Experts can disagree on what the right balance is — and it varies from company to company and business to business. Writing recently in a Harvard Business Review blog, Roger Martin called for elimination of equity-based pay in favor of compensation based on such measures as earnings per share, return on invested capital and market share. “Those are things over which executives exert significant control,” the professor of strategy management at the University of Toronto noted, “and if they improve those real results, stock price will follow.”
But Henry Oehmann, director of national executive compensation services for Chicago-based Grant Thornton LLP, says the median pay mix in North Carolina, with its emphasis on bonuses and equity, isn’t unusual. “To see two-thirds of the package in something other than base salary is fairly typical, and I don’t think it’s problematic unless you haven’t done your homework with respect to the way in which your company performance drives the pay packages.”
Whether a CEO is being given the right incentives is often hard to tell from what’s disclosed in proxies, Federal says. “One of the issues the SEC and governance watchdogs have been concerned with is the lack of clarity in the description of executive compensation. This will take on additional importance when say-on-pay legislation is passed for all public companies.”
Though board members might resent being second-guessed by shareholders — who often know little about operations or the difficulty of finding and keeping the right CEO — say-on-pay might not be such a bad thing. Even nonbinding votes can be effective. “Even though they’re only advisory, they can provide a warning signal to wayward directors, who might actually rethink future actions to avoid being voted out,” says Omari Simmons, a law professor specializing in corporate governance at Wake Forest University.
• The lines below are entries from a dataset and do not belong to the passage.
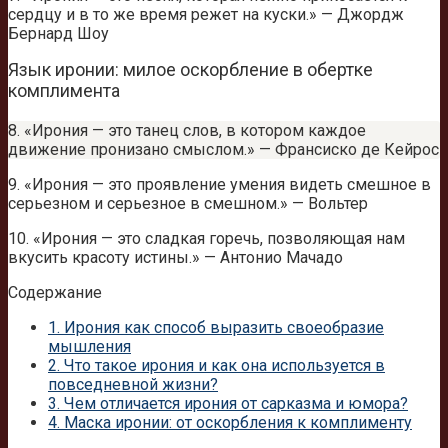
сердцу и в то же время режет на куски.» — Джордж
Бернард Шоу
Язык иронии: милое оскорбление в обертке
комплимента
8. «Ирония — это танец слов, в котором каждое
движение пронизано смыслом.» — Франсиско де Кейрос
9. «Ирония — это проявление умения видеть смешное в
серьезном и серьезное в смешном.» — Вольтер
10. «Ирония — это сладкая горечь, позволяющая нам
вкусить красоту истины.» — Антонио Мачадо
Содержание
1.
Ирония как способ выразить своеобразие
мышления
2.
Что такое ирония и как она используется в
повседневной жизни?
3.
Чем отличается ирония от сарказма и юмора?
4.
Маска иронии: от оскорбления к комплименту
The reach of the reforms under discussion might extend beyond publicly traded companies into privately held ones — even nonprofits. Many of the Sarbanes-Oxley accounting rules applied to public companies in 2002 have established standards widely viewed as best practices for a variety of entities. “Even though the banks that got TARP money are in a separate regulatory category right now, where they have to include some of these elements — say-on-pay and that kind of stuff — there have already been some public companies that have voluntarily adopted a nonbinding say-on-pay vote, so you’re already seeing the needle move,” says Patrick Bryant, a lawyer who handles corporate-governance matters at Robinson, Bradshaw & Hinson PA in Charlotte.
But Congress can be unpredictable. If it can’t deliver an annual say-on-pay for stockholders and companies don’t volunteer one, shareholders who want one will have to demand it. If nobody else steps up, Steiner, who owns about 3,000 BofA shares, says he will probably try to get it on the ballot again next year — “assuming I’m still a shareholder in a few months.”